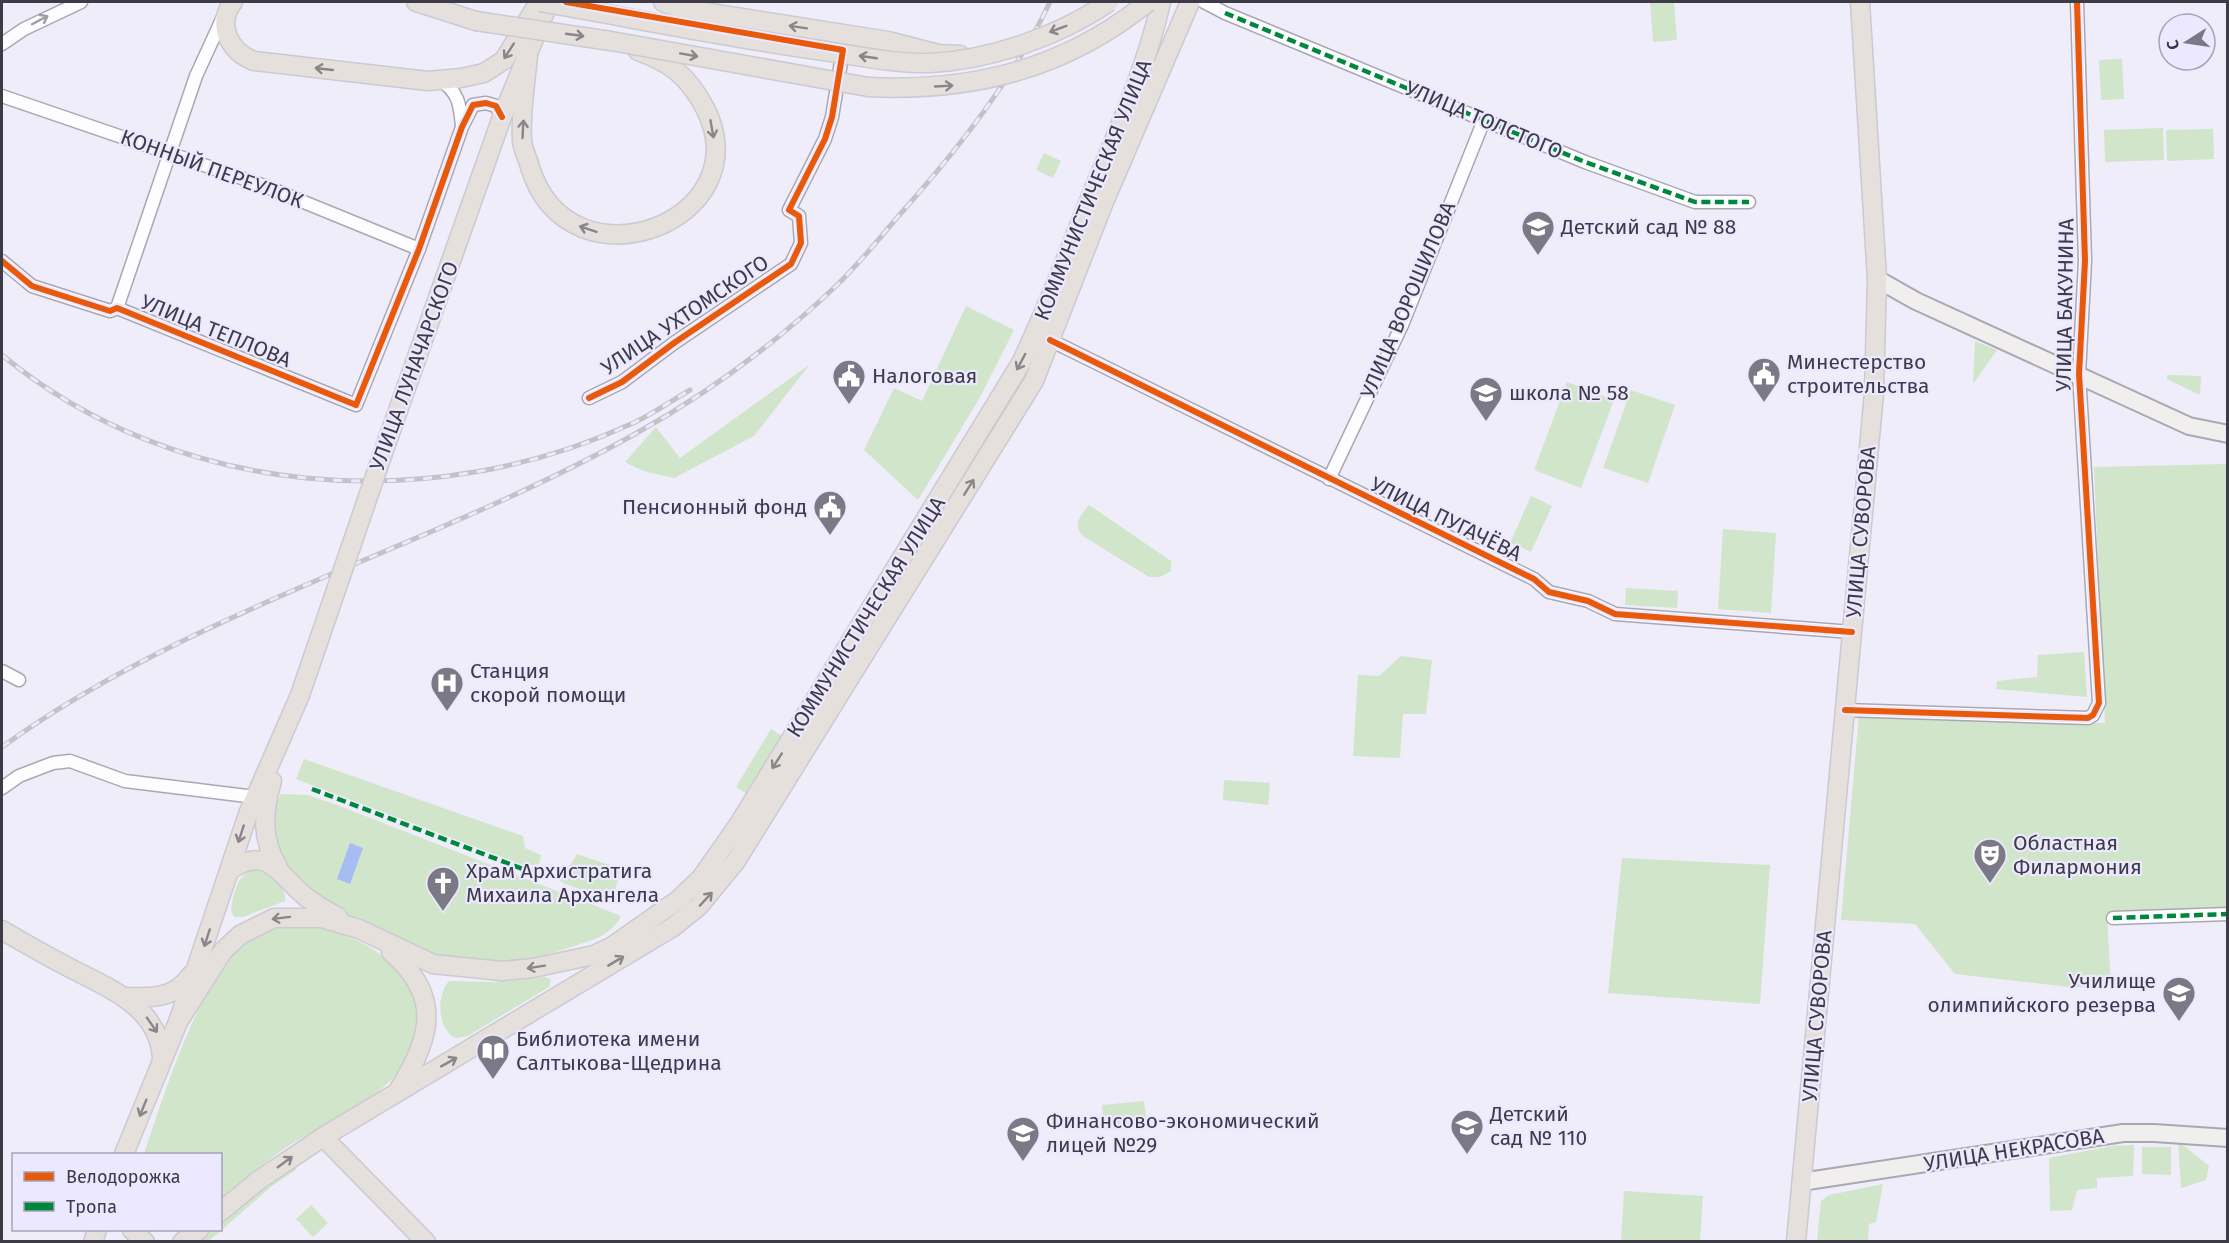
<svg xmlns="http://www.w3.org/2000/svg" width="2229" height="1243" viewBox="0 0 2229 1243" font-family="'Fira Sans',sans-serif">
<rect width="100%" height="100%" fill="#efedfa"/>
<g fill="#d0e5ca">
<polygon points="1650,2 1674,2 1677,40 1653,42"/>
<polygon points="2122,59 2124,99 2101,100 2099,60"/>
<polygon points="2163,128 2164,160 2105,162 2104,130"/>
<polygon points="2213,129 2214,159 2167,161 2166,130"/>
<polygon points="1044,153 1061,161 1053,178 1036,170"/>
<polygon points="966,306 1014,330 979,399 918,500 864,450 894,388 922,401"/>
<polygon points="1975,341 1997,350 1973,384"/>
<polygon points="810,364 754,436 674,478 643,471 625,462 656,427 680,458"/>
<polygon points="2167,375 2201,376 2200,395 2167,379"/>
<polygon points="1567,382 1614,400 1581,488 1534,470"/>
<polygon points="1631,390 1675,405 1648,483 1603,468"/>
<polygon points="2227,464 2227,909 2107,915 2111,987 2069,987 1955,974 1915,924 1841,920 1859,715 2105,723 2094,467"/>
<polygon points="1531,496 1552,506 1531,552 1510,543"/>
<path d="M 1089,505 L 1171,561 L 1171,571 L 1160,577 L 1149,577 L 1083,536 C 1072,525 1081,515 1089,505 Z"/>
<polygon points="1723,529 1776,533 1771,613 1718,609"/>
<polygon points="1626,588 1678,591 1677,608 1625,605"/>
<polygon points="2084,652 2087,697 1996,689 1997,681 2037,677 2038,655"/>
<polygon points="1401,656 1432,660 1426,714 1403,714 1400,758 1353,756 1358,675 1379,676"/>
<polygon points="771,729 782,736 747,794 736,787"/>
<polygon points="304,759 523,836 525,848 541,855 539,864 526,866 296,779"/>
<polygon points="1224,780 1270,783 1268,805 1223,800"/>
<path d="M 281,794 L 308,795 L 337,805 L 621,916 C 612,935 593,940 574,946 C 543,957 507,965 475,961 C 462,960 447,959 434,955 C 405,946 316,905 297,883 C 277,860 266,823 281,794 Z"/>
<polygon points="577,854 621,869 612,901 563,883 556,877 572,863"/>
<polygon points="1622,858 1770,865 1760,1004 1608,993"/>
<path d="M 253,869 C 268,869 287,886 285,901 L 243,917 L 234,917 L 231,910 C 234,892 236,877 253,869 Z"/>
<path d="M 310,924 C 349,934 397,953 412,994 C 441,1076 347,1110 293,1143 C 267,1160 244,1179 221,1199 L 220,1154 L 144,1154 C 164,1095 201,971 253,936 C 269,924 292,925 310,924 Z"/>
<path d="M 545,977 L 551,979 L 549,987 L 468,1036 L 456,1038 C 437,1030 436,995 449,981 L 494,982 Z"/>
<polygon points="1144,1101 1147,1125 1104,1129 1102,1105"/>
<polygon points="2178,1141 2209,1166 2206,1180 2181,1188"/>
<polygon points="2134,1145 2133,1176 2097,1178 2097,1188 2077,1190 2072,1210 2050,1211 2049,1158 2112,1146"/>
<polygon points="2142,1147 2171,1147 2171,1175 2142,1174"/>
<polygon points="293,1164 297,1169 272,1186 209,1241 198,1242 211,1230 220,1230 221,1221"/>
<polygon points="1883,1184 1876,1222 1869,1224 1868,1241 1817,1241 1821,1201 1829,1195"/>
<polygon points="1624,1191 1703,1196 1700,1241 1621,1241"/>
<polygon points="311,1205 328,1223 313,1237 296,1219"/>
</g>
<polygon fill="#a6bdf3" points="350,843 363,848 350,884 337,879"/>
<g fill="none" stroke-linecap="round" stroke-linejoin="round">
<defs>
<g id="street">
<polyline points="1204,2 1225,13 1585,162 1695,202 1749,202"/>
<polyline points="2,44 24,29 81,2"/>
<path d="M 441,81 C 459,92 460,106 462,126"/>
<polyline points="2,96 262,185 419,249"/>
<polyline points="2,261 32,286 110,311 117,308 356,405 419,249 462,127 473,105 486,103 496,106 502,117"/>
<polyline points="117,308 196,76 223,17"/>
<polyline points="1050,340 1534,579 1549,592 1588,601 1615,614 1852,632"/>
<polyline points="589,398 622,382 674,343 791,264 801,243 799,216 789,210 825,139 832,117 843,50 840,49"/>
<polyline points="1329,479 1402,325 1484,120"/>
<polyline points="2,671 19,680"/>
<polyline points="1845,710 2088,718 2093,715 2099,703 2079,374 2085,261 2077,2"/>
<polyline points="2,788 19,776 53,763 70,761 125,781 255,797 262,795"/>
<polyline points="2113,918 2228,914"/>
</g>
<g id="secondary">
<polyline points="1877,279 1916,301 2189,426 2228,434"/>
<polyline points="1801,1182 2123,1133 2154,1133 2228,1138"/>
</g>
<g id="primary">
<path d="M 233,2 C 216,24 229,52 254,61 L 428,81 L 461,78 L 484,73 L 504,60 L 539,2"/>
<polyline points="416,2 476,21"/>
<polyline points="663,2 679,8 888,41 938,54 960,55"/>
<path d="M 528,54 C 526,82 520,113 522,141 C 523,150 528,159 530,167 C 569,295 763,221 705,108 C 688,76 671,63 638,51"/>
<polyline points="383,453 502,117 549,2"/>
<path d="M 272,781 C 263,811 261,839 278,867"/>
<path d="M 229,871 C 267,843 280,876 306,897 C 316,905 327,911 338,917"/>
<path d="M 2,930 C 24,943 47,956 70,968 C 109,988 160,1008 162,1059"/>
<path d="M 391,952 C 442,996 432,1037 399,1089"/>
<path d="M 125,997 C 152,998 174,999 191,975"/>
<path d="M 178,1022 L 223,951 L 240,935 L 274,918 L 322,918 L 359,929 L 433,964 L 502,971 L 533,968 L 594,955 L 611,947 L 678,900 L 701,878 L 739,824 L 1021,363 C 1049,305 1071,245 1095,186 C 1120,126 1147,65 1161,2"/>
<polyline points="323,1137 426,1242"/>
<polyline points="124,1154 178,1022 248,814 300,695"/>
<polyline points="220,1212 259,1180 323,1137 673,927 699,906 736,861 1034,381 1104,202 1190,2"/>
<polyline points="132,1230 145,1242"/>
<polyline points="93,1242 97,1230"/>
<polyline points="182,1242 199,1230"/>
<polyline points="1796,1242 1874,393 1877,279 1860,2"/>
</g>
</defs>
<use href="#street" stroke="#a9a8b2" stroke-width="15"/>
<use href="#secondary" stroke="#a9a8b2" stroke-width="20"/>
<use href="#primary" stroke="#cbcad1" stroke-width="21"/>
<use href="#street" stroke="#fdfcfe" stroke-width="12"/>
<use href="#secondary" stroke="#f1efee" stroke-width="16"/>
<use href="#primary" stroke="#e6e0dd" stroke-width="18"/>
<defs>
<g id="rail">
<path d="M 2,355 C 175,498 429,517 631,424 C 651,415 671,401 690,390"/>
<path d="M 2,747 C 192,609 430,549 635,434 C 707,394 776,343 836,286 C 860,263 881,236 902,212 C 958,149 1014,78 1050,2"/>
</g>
</defs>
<use href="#rail" stroke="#c3c2c6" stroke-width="5"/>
<use href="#rail" stroke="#ebe8ff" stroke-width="3" stroke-dasharray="9" stroke-linecap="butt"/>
<defs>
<g id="primary-bridge">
<path d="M 540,2 C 632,18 724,37 817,50 C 854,55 893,64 930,63 C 991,60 1059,36 1109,2"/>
<path d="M 476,21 L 611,41 L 868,87 C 973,92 1065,69 1148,2"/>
<polyline points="300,695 383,453"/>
</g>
</defs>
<use href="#primary-bridge" stroke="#cbcad1" stroke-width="21" stroke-linecap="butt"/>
<use href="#primary-bridge" stroke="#e6e0dd" stroke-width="18"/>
<g stroke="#00873e" stroke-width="4.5" stroke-dasharray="9 4.5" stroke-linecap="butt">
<polyline points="1225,13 1585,162 1695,202 1749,202"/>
<polyline points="312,789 544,877"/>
<polyline points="2113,918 2228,914"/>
</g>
<defs>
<g id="cycleway">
<polyline points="566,2 843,50 832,117 825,139 789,210 799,216 801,243 791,264 674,343 622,382 589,398"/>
<polyline points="2,261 32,286 110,311 117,308 356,405 419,249 462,127 473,105 486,103 496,106 502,117"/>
<polyline points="1050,340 1534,579 1549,592 1588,601 1615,614 1852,632"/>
<polyline points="1845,710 2088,718 2093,715 2099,703 2079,374 2085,261 2077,2"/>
</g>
</defs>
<use href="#cycleway" stroke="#ebe8ff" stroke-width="10"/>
<use href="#cycleway" stroke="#e8590c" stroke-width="6"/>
</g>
<defs><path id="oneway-shaft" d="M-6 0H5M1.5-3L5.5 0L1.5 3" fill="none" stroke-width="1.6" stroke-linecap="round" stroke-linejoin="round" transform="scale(1.5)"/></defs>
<use stroke="#9d9ca2" href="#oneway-shaft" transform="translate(40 20) rotate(-28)"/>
<g stroke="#89858a">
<use href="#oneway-shaft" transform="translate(798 27) rotate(-171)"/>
<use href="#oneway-shaft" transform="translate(1058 29) rotate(159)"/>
<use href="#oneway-shaft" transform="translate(575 35) rotate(8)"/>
<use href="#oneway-shaft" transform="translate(509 51) rotate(123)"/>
<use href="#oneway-shaft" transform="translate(689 55) rotate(10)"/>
<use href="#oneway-shaft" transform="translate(868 57) rotate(-172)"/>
<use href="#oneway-shaft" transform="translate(324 69) rotate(-174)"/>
<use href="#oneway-shaft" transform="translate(944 86) rotate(-3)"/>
<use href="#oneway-shaft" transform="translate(523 129) rotate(-87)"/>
<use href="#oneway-shaft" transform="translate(712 129) rotate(80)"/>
<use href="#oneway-shaft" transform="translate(588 229) rotate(-161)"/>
<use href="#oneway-shaft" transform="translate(1021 362) rotate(118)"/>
<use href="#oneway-shaft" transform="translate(969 487) rotate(-58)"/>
<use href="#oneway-shaft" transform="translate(777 761) rotate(123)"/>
<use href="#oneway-shaft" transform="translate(241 834) rotate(108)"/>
<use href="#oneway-shaft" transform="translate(706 899) rotate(-47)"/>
<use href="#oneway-shaft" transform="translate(281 918) rotate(173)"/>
<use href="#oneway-shaft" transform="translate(207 938) rotate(108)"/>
<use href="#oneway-shaft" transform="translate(616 961) rotate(-31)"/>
<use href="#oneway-shaft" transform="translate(536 967) rotate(171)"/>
<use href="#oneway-shaft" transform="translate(152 1025) rotate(55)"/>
<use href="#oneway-shaft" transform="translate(449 1062) rotate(-29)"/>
<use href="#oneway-shaft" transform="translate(143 1108) rotate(112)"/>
<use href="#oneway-shaft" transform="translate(285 1162) rotate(-36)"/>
</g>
<defs>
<symbol id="school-pin" viewBox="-11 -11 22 30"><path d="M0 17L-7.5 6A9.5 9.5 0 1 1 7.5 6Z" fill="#7b7985" stroke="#ebe8ff"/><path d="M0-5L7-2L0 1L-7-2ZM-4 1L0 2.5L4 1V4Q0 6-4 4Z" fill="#fff"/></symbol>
<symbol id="civic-pin" viewBox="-11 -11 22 30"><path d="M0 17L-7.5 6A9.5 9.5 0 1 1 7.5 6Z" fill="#7b7985" stroke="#ebe8ff"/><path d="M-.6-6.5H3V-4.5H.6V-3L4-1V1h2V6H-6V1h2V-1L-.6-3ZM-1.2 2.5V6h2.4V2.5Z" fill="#fff"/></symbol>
<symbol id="hospital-pin" viewBox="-11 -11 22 30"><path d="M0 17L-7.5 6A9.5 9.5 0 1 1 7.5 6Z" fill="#7b7985" stroke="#ebe8ff"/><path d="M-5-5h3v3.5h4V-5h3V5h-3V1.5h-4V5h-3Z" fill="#fff"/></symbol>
<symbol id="theatre-pin" viewBox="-11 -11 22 30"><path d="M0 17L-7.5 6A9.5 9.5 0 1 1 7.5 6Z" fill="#7b7985" stroke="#ebe8ff"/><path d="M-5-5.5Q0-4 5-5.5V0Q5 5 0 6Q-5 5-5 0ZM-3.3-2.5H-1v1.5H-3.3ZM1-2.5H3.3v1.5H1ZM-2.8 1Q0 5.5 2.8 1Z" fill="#fff"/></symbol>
<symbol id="church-pin" viewBox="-11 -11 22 30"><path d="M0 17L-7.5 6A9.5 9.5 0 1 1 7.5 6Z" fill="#7b7985" stroke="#ebe8ff"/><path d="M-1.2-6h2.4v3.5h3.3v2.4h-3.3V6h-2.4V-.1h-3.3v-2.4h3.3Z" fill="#fff"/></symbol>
<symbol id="library-pin" viewBox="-11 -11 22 30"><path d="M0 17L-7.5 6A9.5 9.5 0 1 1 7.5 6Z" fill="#7b7985" stroke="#ebe8ff"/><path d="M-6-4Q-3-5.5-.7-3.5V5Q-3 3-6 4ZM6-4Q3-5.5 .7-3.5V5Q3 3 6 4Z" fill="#fff"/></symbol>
</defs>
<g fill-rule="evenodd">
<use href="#school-pin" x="1519" y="208" width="38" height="52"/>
<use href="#civic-pin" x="1745" y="355" width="38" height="52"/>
<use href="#civic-pin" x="830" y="357" width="38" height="52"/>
<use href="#school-pin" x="1467" y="374" width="38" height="52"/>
<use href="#civic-pin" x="811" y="488" width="38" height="52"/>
<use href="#hospital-pin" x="428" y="664" width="38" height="52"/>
<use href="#theatre-pin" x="1971" y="836" width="38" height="52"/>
<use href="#church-pin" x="424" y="864" width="38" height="52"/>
<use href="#school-pin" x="2160" y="974" width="38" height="52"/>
<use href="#library-pin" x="474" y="1032" width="38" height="52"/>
<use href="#school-pin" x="1448" y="1107" width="38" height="52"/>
<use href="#school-pin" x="1004" y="1114" width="38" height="52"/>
</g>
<g text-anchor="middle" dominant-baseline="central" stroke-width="4.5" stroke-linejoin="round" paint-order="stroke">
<g font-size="21" fill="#3d3b46" stroke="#ebe8ff">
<text transform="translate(1484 120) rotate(23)">УЛИЦА ТОЛСТОГО</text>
<text transform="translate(212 169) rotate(20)">КОННЫЙ ПЕРЕУЛОК</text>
<text transform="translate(1093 190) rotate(-68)">КОММУНИСТИЧЕСКАЯ УЛИЦА</text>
<text transform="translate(1408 300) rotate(-67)">УЛИЦА ВОРОШИЛОВА</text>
<text transform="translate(2065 305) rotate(-89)">УЛИЦА БАКУНИНА</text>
<text transform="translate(685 315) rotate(-34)">УЛИЦА УХТОМСКОГО</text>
<text transform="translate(216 331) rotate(22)">УЛИЦА ТЕПЛОВА</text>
<text transform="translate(414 366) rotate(-70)">УЛИЦА ЛУНАЧАРСКОГО</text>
<text transform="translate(1446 519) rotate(26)">УЛИЦА ПУГАЧЁВА</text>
<text transform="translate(1861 532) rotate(-85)">УЛИЦА СУВОРОВА</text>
<text transform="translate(866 617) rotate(-58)">КОММУНИСТИЧЕСКАЯ УЛИЦА</text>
<text transform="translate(1817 1016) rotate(-85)">УЛИЦА СУВОРОВА</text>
<text transform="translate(2014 1150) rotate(-9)">УЛИЦА НЕКРАСОВА</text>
</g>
<g font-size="21" fill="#3d3b46" stroke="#ebe8ff" text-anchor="start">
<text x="1561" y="227">Детский сад № 88</text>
<text x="1787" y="362">Минестерство<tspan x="1787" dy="24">строительства</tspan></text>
<text x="872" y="376">Налоговая</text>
<text x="1509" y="393">школа № 58</text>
<text x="807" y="507" text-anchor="end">Пенсионный фонд</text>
<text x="470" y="671">Станция<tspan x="470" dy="24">скорой помощи</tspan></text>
<text x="2013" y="843">Областная<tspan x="2013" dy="24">Филармония</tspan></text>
<text x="466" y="871">Храм Архистратига<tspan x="466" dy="24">Михаила Архангела</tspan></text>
<text x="2156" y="981" text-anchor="end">Училище<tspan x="2156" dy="24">олимпийского резерва</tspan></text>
<text x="516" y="1039">Библиотека имени<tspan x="516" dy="24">Салтыкова-Щедрина</tspan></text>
<text x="1490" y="1114">Детский<tspan x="1490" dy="24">сад № 110</tspan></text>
<text x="1046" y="1121">Финансово-экономический<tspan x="1046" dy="24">лицей №29</tspan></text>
</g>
</g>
<rect width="2229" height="1243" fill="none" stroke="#3d3b46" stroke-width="6"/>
<rect x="12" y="1153" width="210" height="78" fill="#ebe8ff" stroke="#a5a3b5" stroke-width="1.5"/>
<rect x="24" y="1172" width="30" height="9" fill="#e8590c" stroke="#a5a3b5" stroke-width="1.5"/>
<text x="66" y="1183" font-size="18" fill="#3d3b46">Велодорожка</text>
<rect x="24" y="1202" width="30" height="9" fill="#00873e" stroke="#a5a3b5" stroke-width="1.5"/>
<text x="66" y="1213" font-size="18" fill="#3d3b46">Тропа</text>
<g transform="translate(2187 42) rotate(258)"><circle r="28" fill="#ebe8ff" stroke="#a5a3b5" stroke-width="1.5"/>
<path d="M0-4.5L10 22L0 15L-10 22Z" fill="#7b7985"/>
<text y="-9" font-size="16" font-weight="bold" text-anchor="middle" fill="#3d3b46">С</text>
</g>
</svg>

-- INSTRUCTIONS TO FOLLOW --
Go through the material and copy every line in which the word "middle" occurs.

-- EXPECTED OUTPUT --
<g text-anchor="middle" dominant-baseline="central" stroke-width="4.5" stroke-linejoin="round" paint-order="stroke">
<text y="-9" font-size="16" font-weight="bold" text-anchor="middle" fill="#3d3b46">С</text>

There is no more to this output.